Comfortable with Technology: You are open to using AI-assisted editing, transcription, clean-up, generative visuals, and automation tools where they can improve speed or execution. These tools should support your creative judgement, not replace it.
- 2+ years of professional video editing experience, preferably within a creative, digital, production, or advertising agency.
- Strong command of Adobe Premiere Pro or DaVinci Resolve.
- Working knowledge of Adobe After Effects for motion graphics, animation, compositing, and visual enhancements.
- Good understanding of storytelling, pacing, shot selection, music, typography, and visual continuity.
- Experience editing social media content, digital advertisements, brand films, interviews, podcasts, and campaign videos.
- Ability to work across vertical, horizontal, and square formats.
- Practical understanding of colour correction, audio clean-up, subtitles, codecs, export settings, and platform specifications.
- Ability to manage multiple projects and revisions within tight timelines.
- Strong portfolio or showreel demonstrating both creative range and technical quality.
- Basic knowledge of Photoshop, Illustrator, or other design tools will be an advantage.
You only know the software: You can operate editing tools but struggle to understand storytelling, pacing, audience attention, or why one edit works better than another.
You require frame-by-frame instructions: You wait for someone else to make every creative decision and are uncomfortable suggesting better cuts, references, music, or visual treatments.

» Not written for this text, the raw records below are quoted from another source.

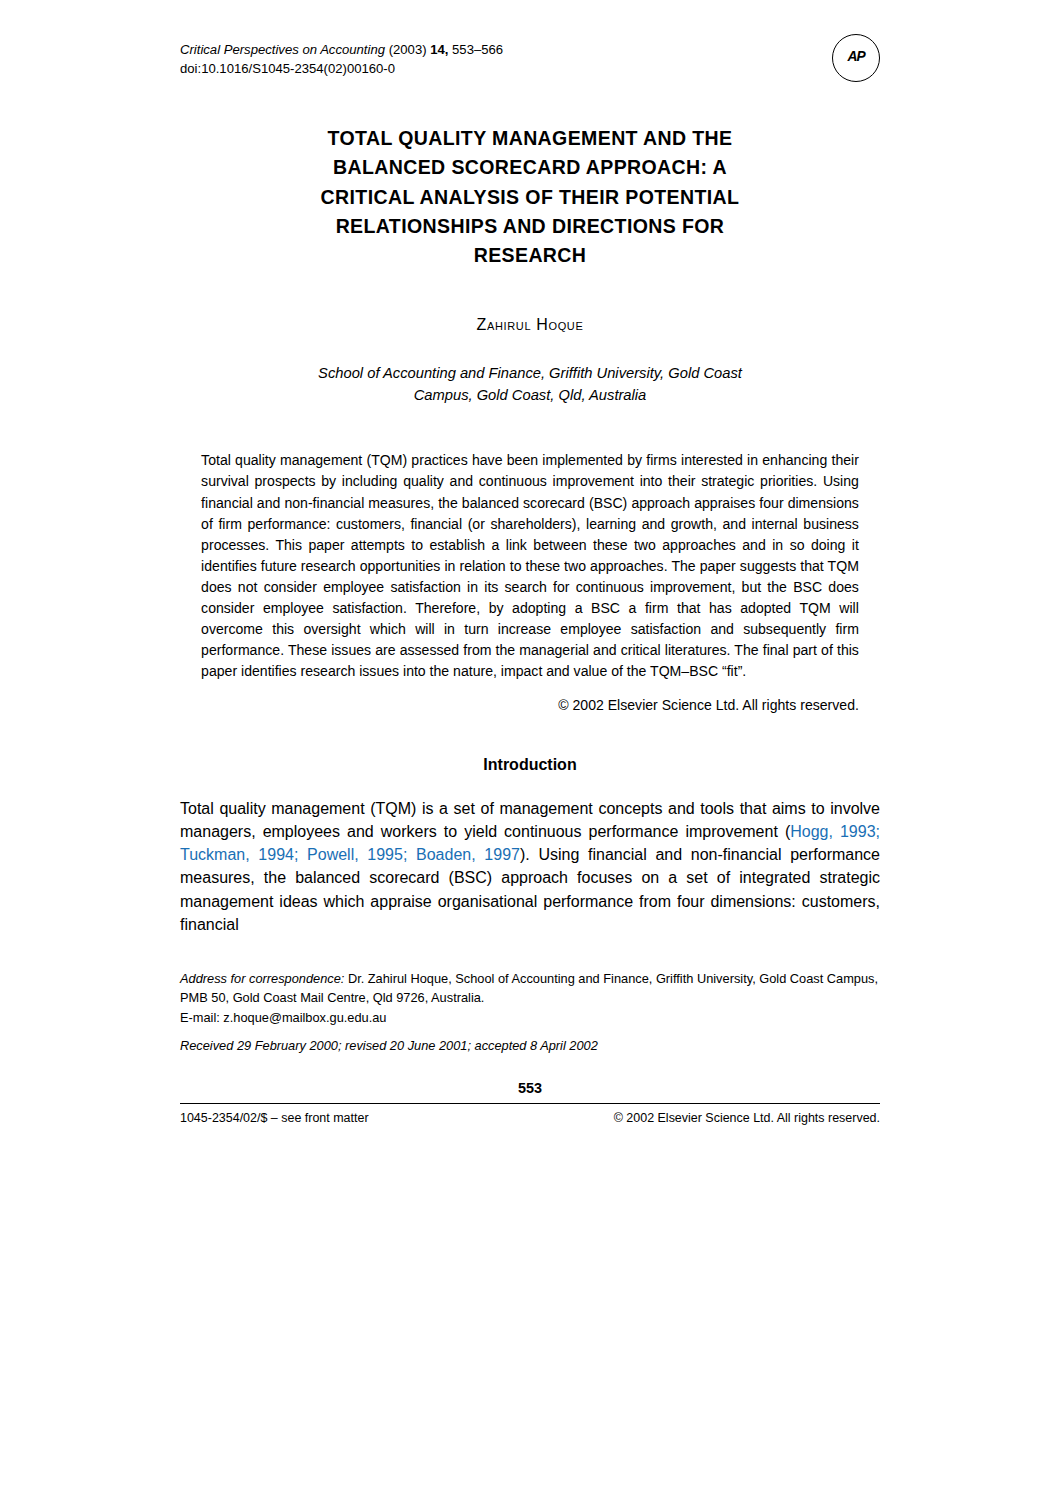Critical Perspectives on Accounting (2003) 14, 553–566
doi:10.1016/S1045-2354(02)00160-0
AP
TOTAL QUALITY MANAGEMENT AND THE
BALANCED SCORECARD APPROACH: A
CRITICAL ANALYSIS OF THEIR POTENTIAL
RELATIONSHIPS AND DIRECTIONS FOR
RESEARCH
Zahirul Hoque
School of Accounting and Finance, Griffith University, Gold Coast
Campus, Gold Coast, Qld, Australia
Total quality management (TQM) practices have been implemented by firms interested in enhancing their survival prospects by including quality and continuous improvement into their strategic priorities. Using financial and non-financial measures, the balanced scorecard (BSC) approach appraises four dimensions of firm performance: customers, financial (or shareholders), learning and growth, and internal business processes. This paper attempts to establish a link between these two approaches and in so doing it identifies future research opportunities in relation to these two approaches. The paper suggests that TQM does not consider employee satisfaction in its search for continuous improvement, but the BSC does consider employee satisfaction. Therefore, by adopting a BSC a firm that has adopted TQM will overcome this oversight which will in turn increase employee satisfaction and subsequently firm performance. These issues are assessed from the managerial and critical literatures. The final part of this paper identifies research issues into the nature, impact and value of the TQM–BSC “fit”. © 2002 Elsevier Science Ltd. All rights reserved.
Introduction
Total quality management (TQM) is a set of management concepts and tools that aims to involve managers, employees and workers to yield continuous performance improvement (Hogg, 1993; Tuckman, 1994; Powell, 1995; Boaden, 1997). Using financial and non-financial performance measures, the balanced scorecard (BSC) approach focuses on a set of integrated strategic management ideas which appraise organisational performance from four dimensions: customers, financial
Address for correspondence: Dr. Zahirul Hoque, School of Accounting and Finance, Griffith University, Gold Coast Campus, PMB 50, Gold Coast Mail Centre, Qld 9726, Australia.
E-mail: z.hoque@mailbox.gu.edu.au Received 29 February 2000; revised 20 June 2001; accepted 8 April 2002
553
1045-2354/02/$ – see front matter © 2002 Elsevier Science Ltd. All rights reserved.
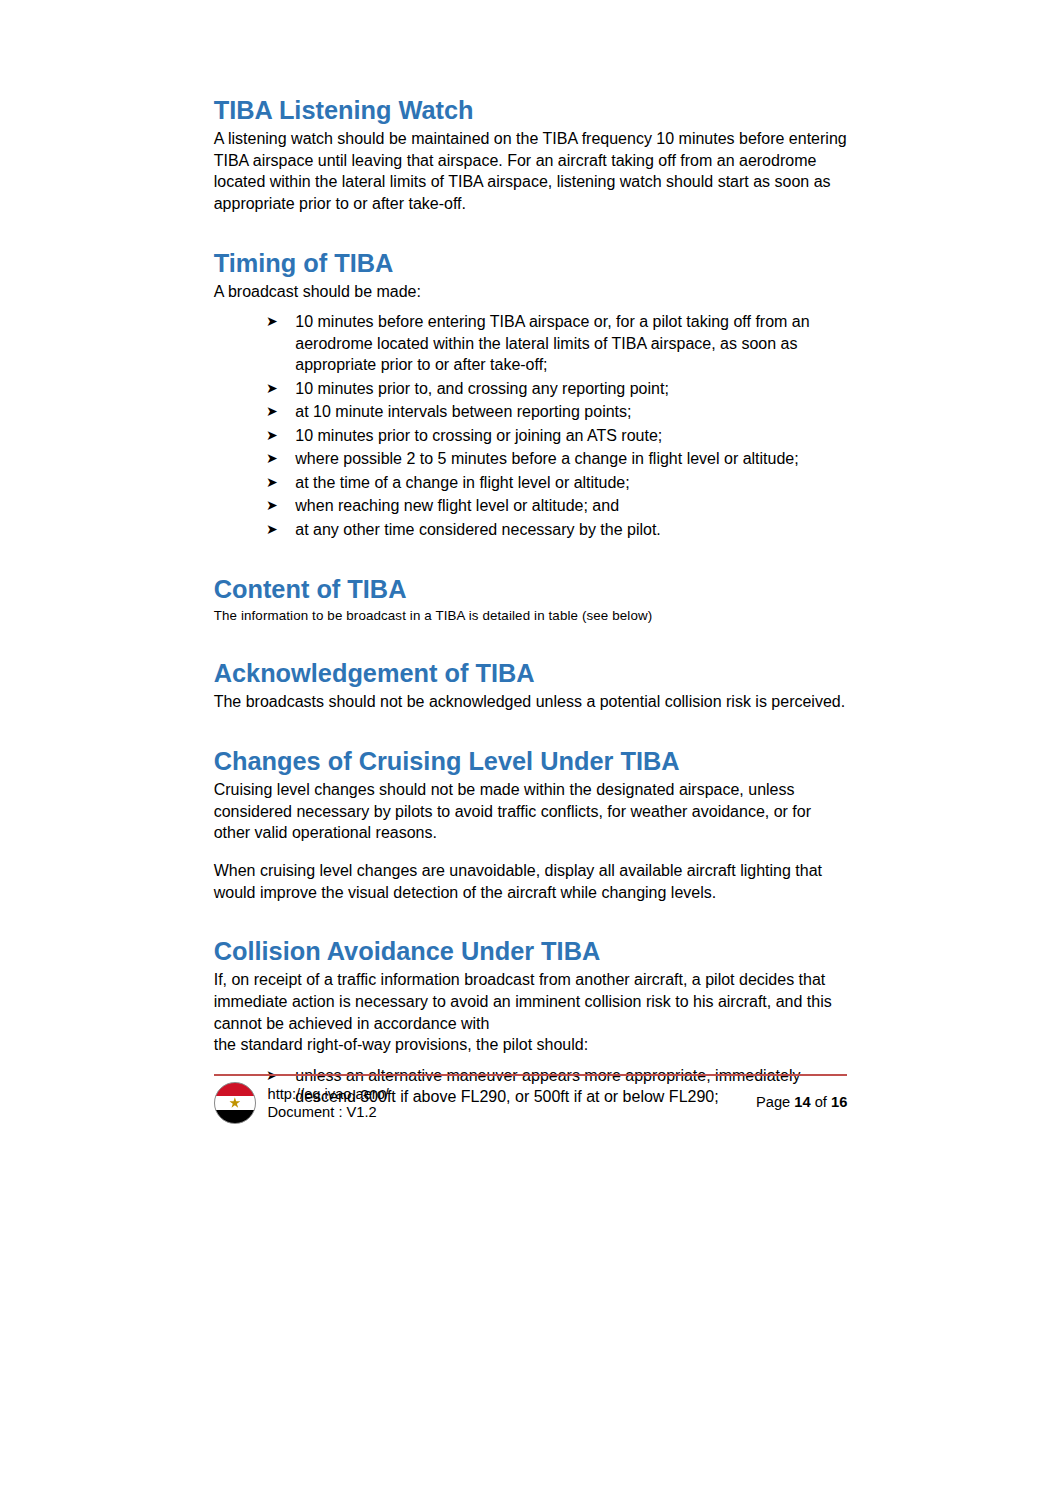TIBA Listening Watch
A listening watch should be maintained on the TIBA frequency 10 minutes before entering TIBA airspace until leaving that airspace. For an aircraft taking off from an aerodrome located within the lateral limits of TIBA airspace, listening watch should start as soon as appropriate prior to or after take-off.
Timing of TIBA
A broadcast should be made:
10 minutes before entering TIBA airspace or, for a pilot taking off from an aerodrome located within the lateral limits of TIBA airspace, as soon as appropriate prior to or after take-off;
10 minutes prior to, and crossing any reporting point;
at 10 minute intervals between reporting points;
10 minutes prior to crossing or joining an ATS route;
where possible 2 to 5 minutes before a change in flight level or altitude;
at the time of a change in flight level or altitude;
when reaching new flight level or altitude; and
at any other time considered necessary by the pilot.
Content of TIBA
The information to be broadcast in a TIBA is detailed in table (see below)
Acknowledgement of TIBA
The broadcasts should not be acknowledged unless a potential collision risk is perceived.
Changes of Cruising Level Under TIBA
Cruising level changes should not be made within the designated airspace, unless considered necessary by pilots to avoid traffic conflicts, for weather avoidance, or for other valid operational reasons.
When cruising level changes are unavoidable, display all available aircraft lighting that would improve the visual detection of the aircraft while changing levels.
Collision Avoidance Under TIBA
If, on receipt of a traffic information broadcast from another aircraft, a pilot decides that immediate action is necessary to avoid an imminent collision risk to his aircraft, and this cannot be achieved in accordance with
the standard right-of-way provisions, the pilot should:
unless an alternative maneuver appears more appropriate, immediately descend 300ft if above FL290, or 500ft if at or below FL290;
http://eg.ivao.aero/
Document : V1.2
Page 14 of 16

You use the same editing style for everything: Every reel, brand film, podcast, and advertisement ends up with the same transitions, sound effects, pacing, and visual language.
You struggle with feedback: You take revisions personally, repeatedly miss comments, or make changes without understanding how they affect the complete film.
You compromise on file discipline: Your project files, versions, raw footage, and exports are poorly organised, making collaboration and future revisions unnecessarily difficult.
You disappear when timelines get tight: You avoid communicating delays, raise issues too late, or depend on constant follow-ups to complete assigned work.
You prioritise effects over the idea: You add unnecessary transitions, animations, and visual treatments even when they distract from the story or the brand.